Neurocrine Biosciences has started a Phase II clinical trial of NBI-98854 (Valbenazine), a highly selective small molecule Vesicular Monoamine Transporter 2 (VMAT2) inhibitor, to treat Tourette syndrome in adults.
VMAT2 is a protein concentrated in the human brain that is primarily responsible for re-packaging and transporting monoamines in pre-synaptic neurons.
The initiation of this trial has expanded the clinical efforts for NBI-98854 in adults with Tourette syndrome.
Around 90 adults will be enrolled in this randomised, double-blind, placebo-controlled, multi-dose, parallel group Phase II trial (T-Forward study).
In the trial, patients will receive once-daily dosing of NBI-98854 during an eight-week treatment period to evaluate the safety, tolerability and efficacy of the VMAT2 inhibitor.

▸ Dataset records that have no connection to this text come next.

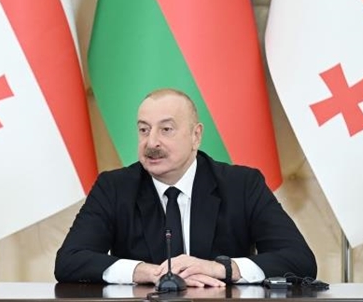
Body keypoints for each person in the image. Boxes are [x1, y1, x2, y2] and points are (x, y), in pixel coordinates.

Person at [55, 88, 315, 286]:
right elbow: (69, 260)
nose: (151, 142)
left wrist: (220, 269)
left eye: (166, 129)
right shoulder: (114, 187)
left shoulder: (242, 185)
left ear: (196, 136)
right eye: (144, 130)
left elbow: (299, 260)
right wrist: (144, 271)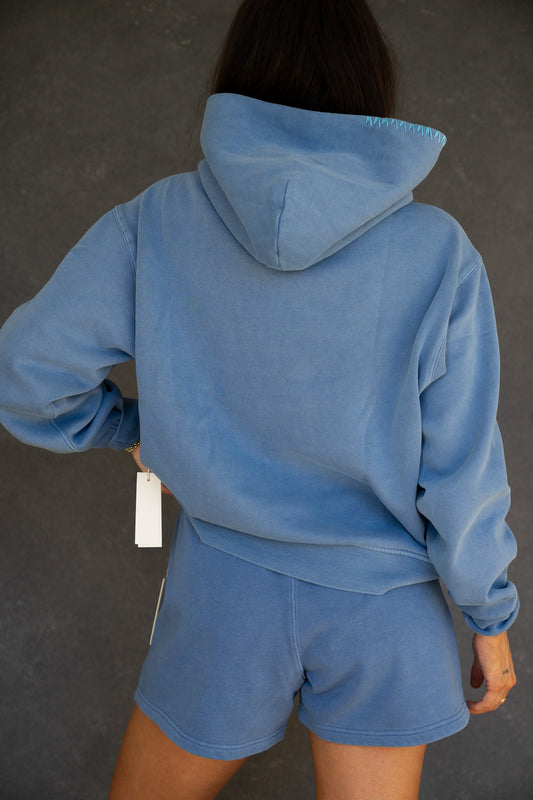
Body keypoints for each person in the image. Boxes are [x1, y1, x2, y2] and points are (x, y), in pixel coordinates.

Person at [0, 0, 519, 798]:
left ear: (238, 74)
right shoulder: (437, 251)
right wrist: (488, 618)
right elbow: (460, 466)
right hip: (385, 608)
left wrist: (131, 429)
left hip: (223, 594)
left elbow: (26, 375)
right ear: (369, 83)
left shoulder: (156, 219)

The trial’s primary endpoint is a change from baseline of placebo versus active scores using the Yale Global Tic Severity Scale at the end of week eight.

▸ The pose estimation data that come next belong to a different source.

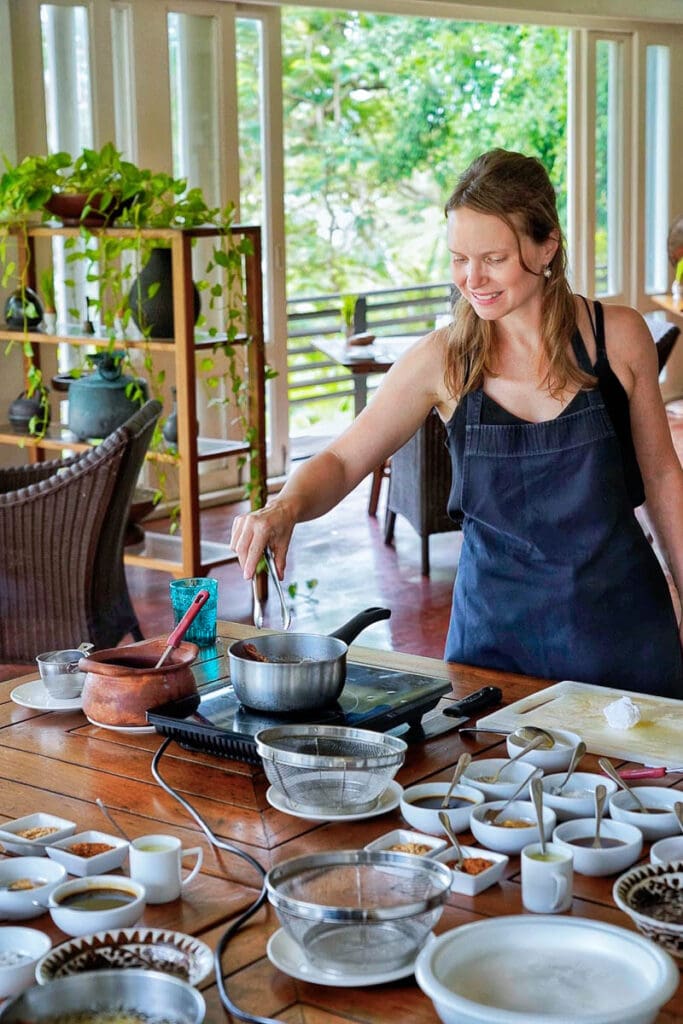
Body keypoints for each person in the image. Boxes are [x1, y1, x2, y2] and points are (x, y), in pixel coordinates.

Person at [231, 148, 683, 698]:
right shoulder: (443, 361)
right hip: (495, 655)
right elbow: (344, 458)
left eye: (493, 257)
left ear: (547, 246)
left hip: (625, 643)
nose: (473, 279)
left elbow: (662, 479)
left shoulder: (618, 337)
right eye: (458, 258)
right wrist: (285, 507)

Results from this trial are expected to be reported later in 2016.
Neurocrine Biosciences chief medical officer Dr Christopher O’Brien said: "Evaluation of Valbenazine in adults with Tourette syndrome is another important step in fully exploring its potential in movement disorders.
"We look forward to our T-Force study readout of children and adolescents with Tourette’s during this quarter, and our anticipated NDA filing of NBI-98854 for tardive dyskinesia in 2016."

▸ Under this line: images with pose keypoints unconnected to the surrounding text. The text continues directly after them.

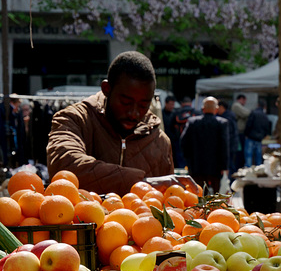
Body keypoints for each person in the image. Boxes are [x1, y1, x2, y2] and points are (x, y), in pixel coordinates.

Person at [47, 51, 196, 195]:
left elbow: (169, 202)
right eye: (125, 102)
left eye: (143, 105)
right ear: (107, 89)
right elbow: (64, 167)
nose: (134, 113)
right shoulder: (74, 119)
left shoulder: (160, 141)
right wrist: (143, 183)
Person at [180, 96, 229, 193]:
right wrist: (224, 166)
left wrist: (188, 160)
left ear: (203, 109)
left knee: (198, 193)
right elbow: (224, 146)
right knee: (216, 196)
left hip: (196, 165)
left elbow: (183, 141)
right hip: (216, 167)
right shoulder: (222, 123)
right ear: (216, 109)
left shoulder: (192, 122)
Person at [170, 96, 199, 169]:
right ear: (190, 104)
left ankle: (182, 177)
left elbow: (170, 127)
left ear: (182, 104)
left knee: (180, 159)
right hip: (194, 141)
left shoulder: (176, 113)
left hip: (179, 140)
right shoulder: (196, 113)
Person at [244, 99, 271, 167]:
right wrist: (263, 136)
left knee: (248, 156)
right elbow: (267, 128)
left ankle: (248, 171)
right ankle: (258, 171)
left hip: (250, 137)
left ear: (258, 105)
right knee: (258, 158)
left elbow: (248, 125)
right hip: (259, 139)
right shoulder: (265, 116)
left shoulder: (253, 113)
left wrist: (246, 134)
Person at [217, 99, 239, 176]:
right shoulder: (229, 115)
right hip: (231, 145)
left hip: (229, 146)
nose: (216, 109)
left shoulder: (227, 118)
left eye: (218, 107)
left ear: (222, 107)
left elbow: (228, 134)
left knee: (229, 165)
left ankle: (230, 182)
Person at [231, 93, 251, 169]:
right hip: (238, 133)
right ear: (241, 99)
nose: (245, 103)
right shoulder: (236, 106)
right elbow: (246, 113)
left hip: (241, 133)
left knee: (241, 153)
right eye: (244, 101)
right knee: (239, 153)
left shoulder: (238, 106)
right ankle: (237, 168)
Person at [162, 94, 178, 163]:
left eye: (173, 104)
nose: (172, 106)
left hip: (172, 141)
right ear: (166, 103)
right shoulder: (161, 113)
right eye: (170, 104)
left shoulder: (174, 114)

The three-arm trial will evaluate up to 90 patients over eight weeks of dosing followed by two weeks off-drug at approximately 40 study centres in the US.
Tourette symptoms, a neurological disorder, will also be evaluated through the Premonitory Urge for Tics Scale, as well as Clinical Global Impression of Change scales, among others.
This disorder consists of rapid, non-rhythmic stereotyped motor and vocal tics.
The company has two distinct investigational new drug applications (INDAs) related to NBI-98854, tardive dyskinesia and Tourette syndrome, open with the Division of Psychiatry Products at the FDA.
The FDA has granted breakthrough therapy designation for NBI-98854 in the treatment of tardive dyskinesia and expects to file a new drug application (NDA) for tardive dyskinesia in 2016.